- **Text block**
+ + + + + + +
The THI was applied to assess the TG participants’ self-perceived tinnitus severity. The average THI score was 38 (SD 15.5), ranging from 20 to 70, with N = 9 in the mild category, N = 6 in the moderate category, and N = 1 in the severe category. To investigate relationships between tinnitus self-ratings and processing effort (H3), a Pearson correlation analysis was conducted. No significant correlation was found between any measures, except for the THI and the self-rating of daily life fatigue (NFR), where a significant, moderate correlation was found (r = .57, p < .05; cf. next section). No significant correlations were found between the THI and the PPD in any conditions. In addition, a Spearman’s rho analysis was conducted between the THI and the individual coefficients for the intercept and linear terms of the growth curve. This was performed in order to investigate whether there were correlations between the severity of the tinnitus (assessed by THI) and the average temporal changes of the pupil dilation. No significant correlations were found between the THI and any of the pupil variables (r = .24, p = .36 for NoNR50; r = − .08, p = .77 for NR50; r = −.08, p = .76 for NoNR95; and r = −.04, p = .88 for NR95).

Does Tinnitus and Tinnitus Severity Affect Fatigue?

NFR, pupil baselines

The NFR was performed to measure participants’ level of self-reported daily life fatigue. The average test result of the TG was 51.5% (SD 28.9%), ranging from 9% to 90%, and for the CG, the average was 23.1% (SD 18.1%), ranging from 9% to 63%. An independent samples t test showed a significant difference in the fatigue scores, F(1, 30) = 6.1, p = < .005, indicating a greater level of fatigue for the TG. Figure 10 shows the individual NFR scores for each group, where the scores have been sorted from smallest to largest scores in each group.
+ + + + + + +
- **Task goal**
Answer these from the tinnitus and fatigue passage:
(a) How many TG participants fell in the moderate THI category?
(b) What correlation was found between the THI and the NFR?
(c) What was the CG's average NFR score?

- **Excerpted records**
+ + + + + + +
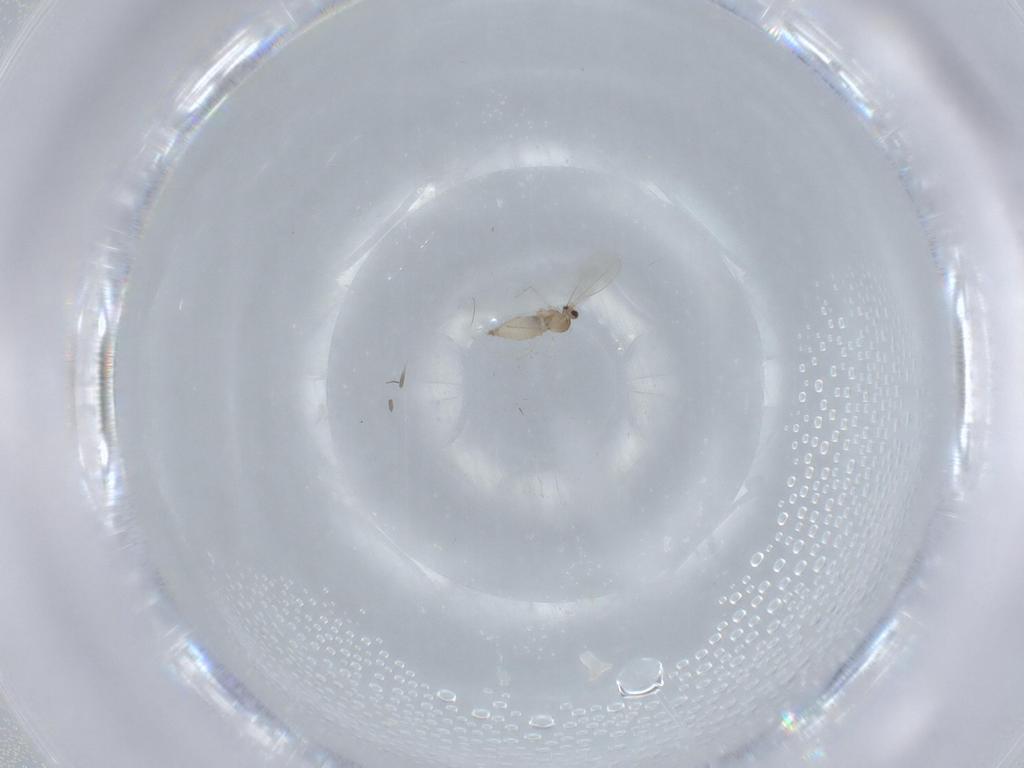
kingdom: Animalia
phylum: Arthropoda
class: Insecta
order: Diptera
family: Cecidomyiidae
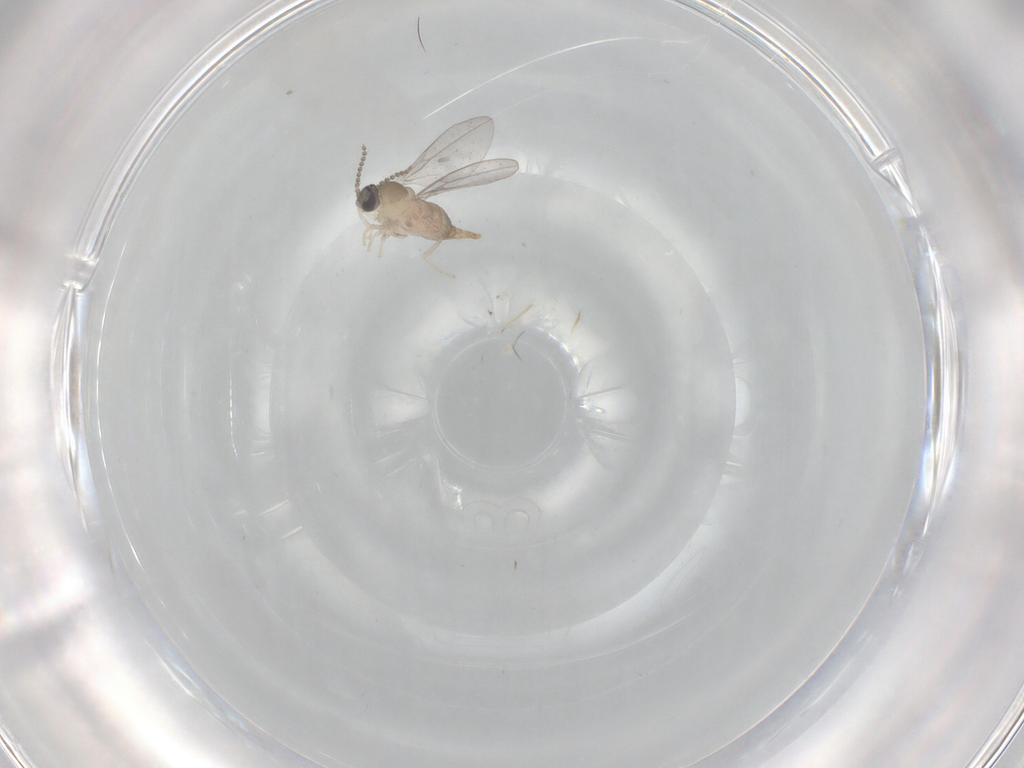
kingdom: Animalia
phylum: Arthropoda
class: Insecta
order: Diptera
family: Cecidomyiidae
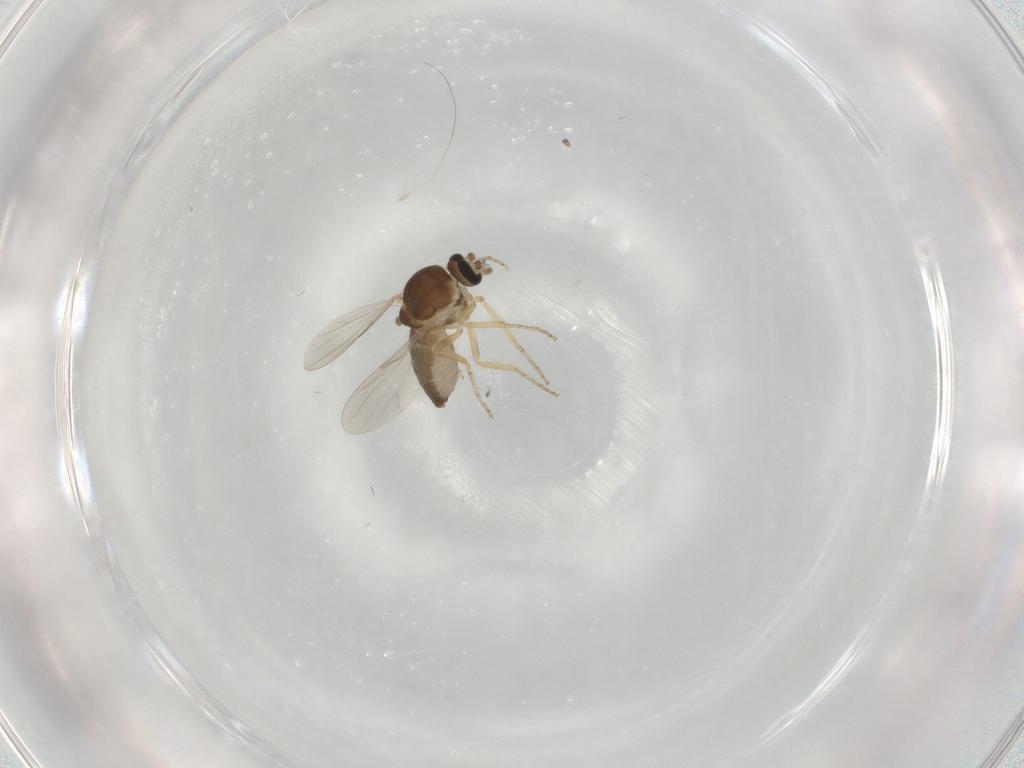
+ + + + + + +
- **Response area**
(a) Six (N = 6).
(b) A significant, moderate correlation (r = .57, p < .05).
(c) 23.1% (SD 18.1%).